More than 120 million people have been forcibly displaced by war, violence and persecution – a number the UN's refugee agency describes as a "terrible indictment on the state of the world". More than 6.5 million people have been displaced in Ukraine alone, the UNHCR reported on Thursday, World Refugee Day.
Originally known as Africa Refugee Day, World Refugee Day was marked for the first time on a global scale on 20 June 2001 to commemorate the 50th anniversary of the 1951 Convention relating to the Status of Refugees.
It is described by the UN website as a day to honour people who have been forced to flee their homes.
The latest figures from the UNHCR show that a total of 6,554,800 people have fled Ukraine since the Russian in February 2022.
Most of them went to European countries, including Russia.

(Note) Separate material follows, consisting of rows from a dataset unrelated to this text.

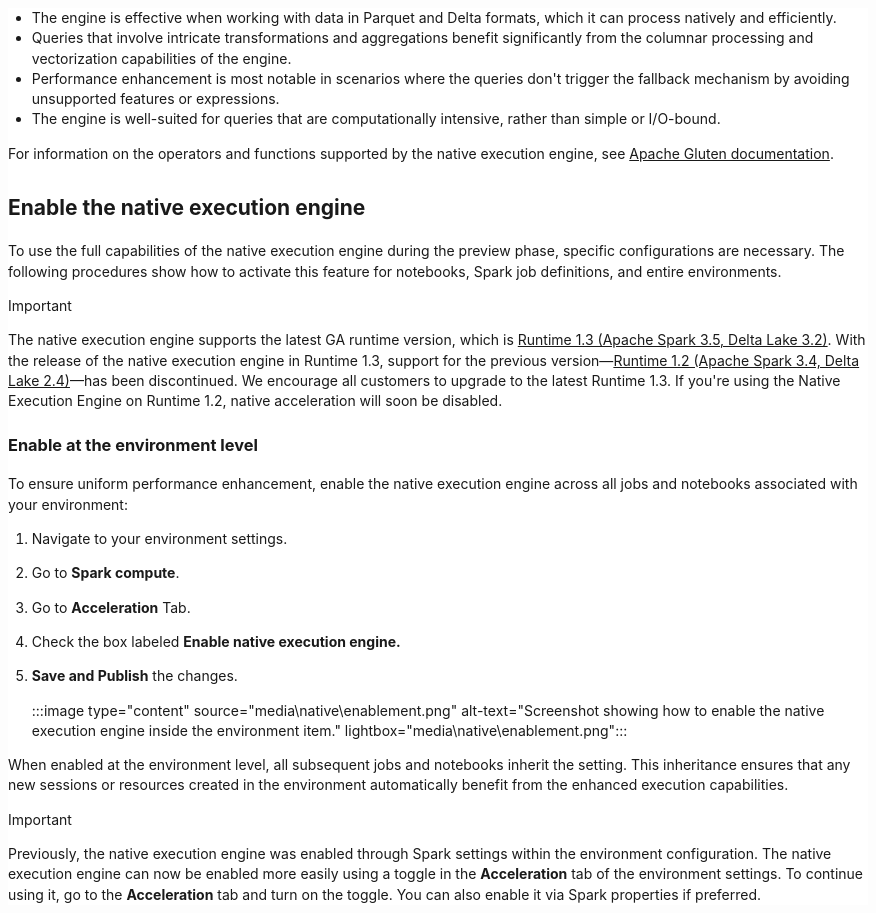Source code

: - The engine is effective when working with data in Parquet and Delta formats, which it can process natively and efficiently.
- Queries that involve intricate transformations and aggregations benefit significantly from the columnar processing and vectorization capabilities of the engine.
- Performance enhancement is most notable in scenarios where the queries don't trigger the fallback mechanism by avoiding unsupported features or expressions.
- The engine is well-suited for queries that are computationally intensive, rather than simple or I/O-bound.

For information on the operators and functions supported by the native execution engine, see [Apache Gluten documentation](https://github.com/apache/incubator-gluten/blob/main/docs/velox-backend-support-progress.md).

## Enable the native execution engine

To use the full capabilities of the native execution engine during the preview phase, specific configurations are necessary. The following procedures show how to activate this feature for notebooks, Spark job definitions, and entire environments.

> [!IMPORTANT]
> The native execution engine supports the latest GA runtime version, which is [Runtime 1.3 (Apache Spark 3.5, Delta Lake 3.2)](./runtime-1-3.md). With the release of the native execution engine in Runtime 1.3, support for the previous version—[Runtime 1.2 (Apache Spark 3.4, Delta Lake 2.4)](./runtime-1-2.md)—has been discontinued. We encourage all customers to upgrade to the latest Runtime 1.3. If you're using the Native Execution Engine on Runtime 1.2, native acceleration will soon be disabled.


### Enable at the environment level

To ensure uniform performance enhancement, enable the native execution engine across all jobs and notebooks associated with your environment:

1. Navigate to your environment settings.

1. Go to **Spark compute**.

1. Go to **Acceleration** Tab. 
 
1. Check the box labeled **Enable native execution engine.**

1. **Save and Publish** the changes.

   :::image type="content" source="media\native\enablement.png" alt-text="Screenshot showing how to enable the native execution engine inside the environment item." lightbox="media\native\enablement.png":::

When enabled at the environment level, all subsequent jobs and notebooks inherit the setting. This inheritance ensures that any new sessions or resources created in the environment automatically benefit from the enhanced execution capabilities.

> [!IMPORTANT]
> Previously, the native execution engine was enabled through Spark settings within the environment configuration. The native execution engine can now be enabled more easily using a toggle in the **Acceleration** tab of the environment settings. To continue using it, go to the **Acceleration** tab and turn on the toggle. You can also enable it via Spark properties if preferred.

Ironically Russia took in a substantial portion of the Ukrainian refugees. The UNHCR figures show that some 1.2 million people fled from the invading army, many of them fleeing violence in the self-proclaimed independent republics of Donetsk and Luhansk.
Europe has taken in most of Ukraine's refugees, with almost 4.2 million now registered across the bloc.
Germany took the highest number of Ukrainians (1.1 million), followed by Poland (957,000), the Czech Republic (530,000), Spain (over 200,000) and Italy (170,000).
The United Kingdom has taken 240,000 people fleeing the war.
France's position
France accepted only 67,000 Ukrainian refugees, fewer than smaller countries like Belgium (79,000) and Austria (77,000).
Jean-Claude Samouiller, president of Amnesty International France, is concerned that the upcoming snap parliamentary elections may further reduce Paris's willingness to take in refugees.
"More than half of the French electorate voted for parties that have openly opposed, over the last two decades, the rights of exiled people," Samouiller wrote on the organisation's website.
The latest version of an asylum and immigration law, he said, added to the "decline in the rights of exiled people and the deterioration of their reception conditions".
Earlier this month, Brussels suggested that EU states extend the right of Ukrainian refugees to stay for another year to March 2026 given the war shows no signs of ending.
A majority of EU member states need to approve the extension.
"Given continued Russian attacks on the civil and critical infrastructure across Ukraine, safe and durable conditions for the return of people to Ukraine are not currently in place," the European Commission said.
Global displacement
Earlier this month, the UNHCR reported that forced displacement around the world had once again smashed records, with ongoing conflicts in places such as Gaza, Sudan and Myanmar.
At the end of last year,117.3 million people were displaced. By the end of April, that number had swelled to an estimated 120 million people.
The figure, which has risen for 12 consecutive years, is up from 110 million a year ago – nearly tripling since 2012.
Displacement, the UN said, was being driven by new and mutating crises as well as a failure to resolve long-standing ones.